O Ministério Público do Maranhão (MPMA) protocolou uma denúncia contra o prefeito de Turilândia, Paulo Curió, por supostamente liderar um esquema de corrupção que desviou R$ 56 milhões dos cofres públicos do município. O esquema envolvia a emissão e venda de notas fiscais frias por empresas que venceram licitações simuladas, gerando um prejuízo significativo aos cofres públicos. Curió e familiares teriam se apropriado de até 90% do montante desviado, enquanto as empresas ficavam com uma fração menor dos valores.
As investigações revelaram que parte do dinheiro desviado foi utilizada para custear despesas pessoais de Curió e de seus familiares, incluindo a faculdade da primeira-dama, que também foi denunciada. O MPMA denunciou ao todo 10 pessoas, além do prefeito, incluindo sua esposa e outros familiares, todos supostamente envolvidos na organização criminosa. A denúncia foi assinada pelo procurador-geral de Justiça, destacando a gravidade das acusações e o impacto no município.
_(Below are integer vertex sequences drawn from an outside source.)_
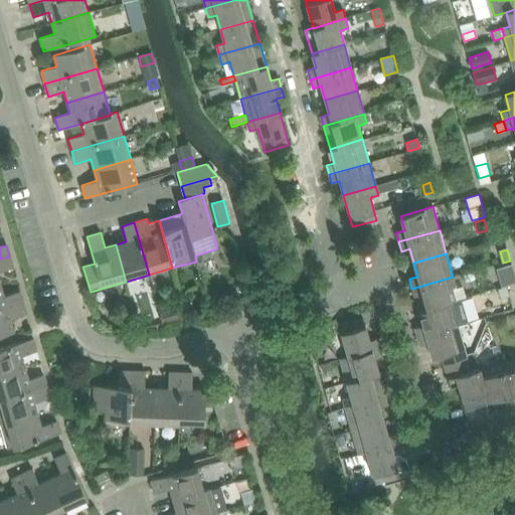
[(0,282),(0,272),(13,268),(9,256),(0,259),(0,284),(1,284),(0,282)]
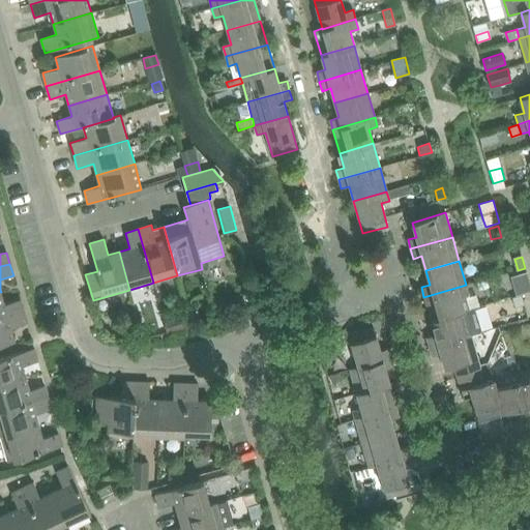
[(529,285),(529,284),(519,287),(521,294),(529,291),(529,285)]
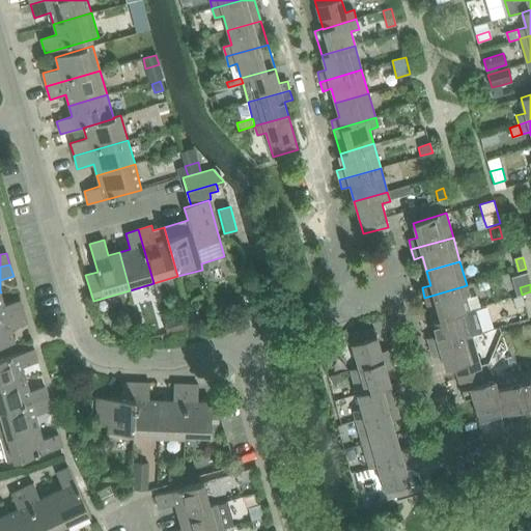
[(431,322),(465,311),(460,297),(469,295),(467,285),(424,298),(431,322)]
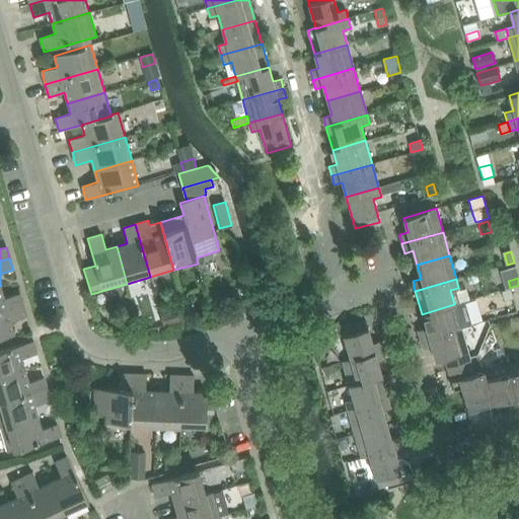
[(0,286),(0,311),(23,305),(19,294),(4,298),(1,286),(0,286)]
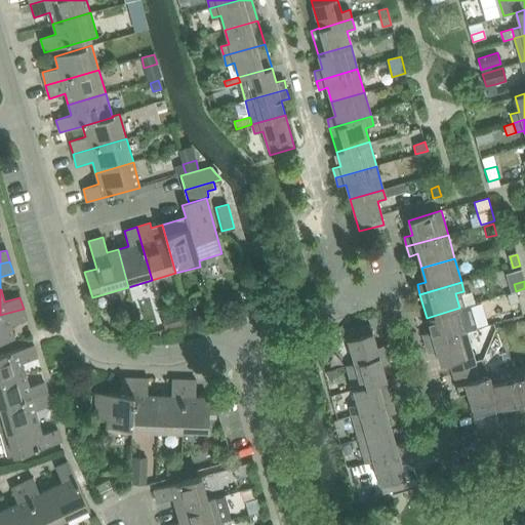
[(517,292),(508,295),(510,305),(519,301),(517,292)]
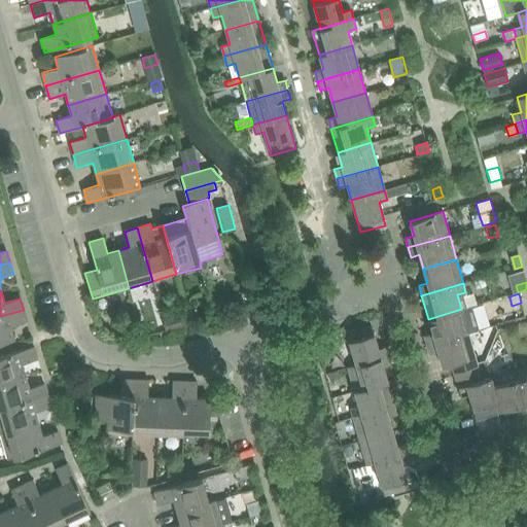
[(469,307),(461,309),(428,319),(432,334),(424,336),(426,345),(468,334),(477,330),(469,307)]
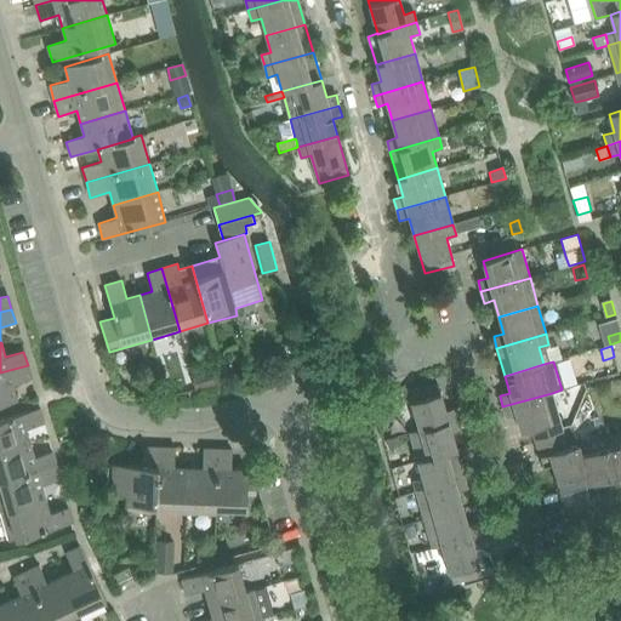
[(12,385),(32,380),(28,365),(0,372),(0,404),(17,400),(12,385)]
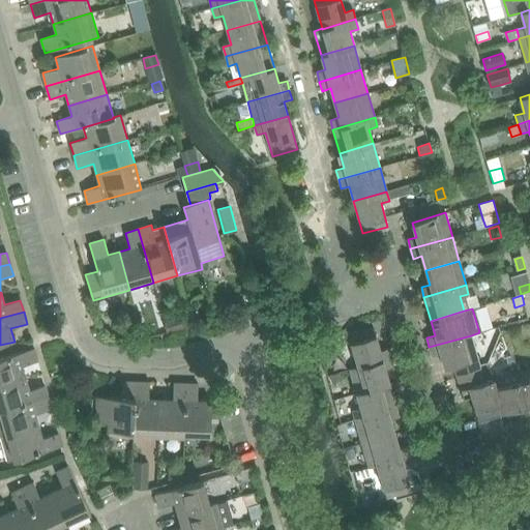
[(189,314),(181,316),(183,326),(192,323),(189,314)]
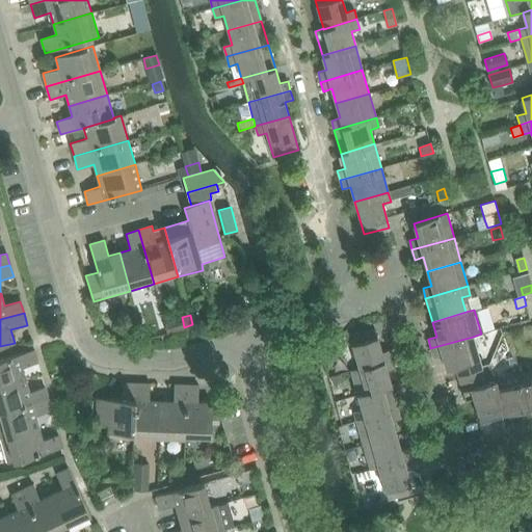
[(182,317),(163,322),(166,333),(184,327),(182,317)]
A Operação Tântalo II, que resultou na prisão dos acusados, tem como objetivo desmantelar o que o MPMA descreve como um núcleo político e familiar que atuava para ocultar os valores ilícitos. O MPMA pede a condenação dos envolvidos por diversos crimes, incluindo organização criminosa e corrupção, além da restituição integral do montante desviado. O caso levanta sérias preocupações sobre a transparência e a ética na administração pública em Turilândia.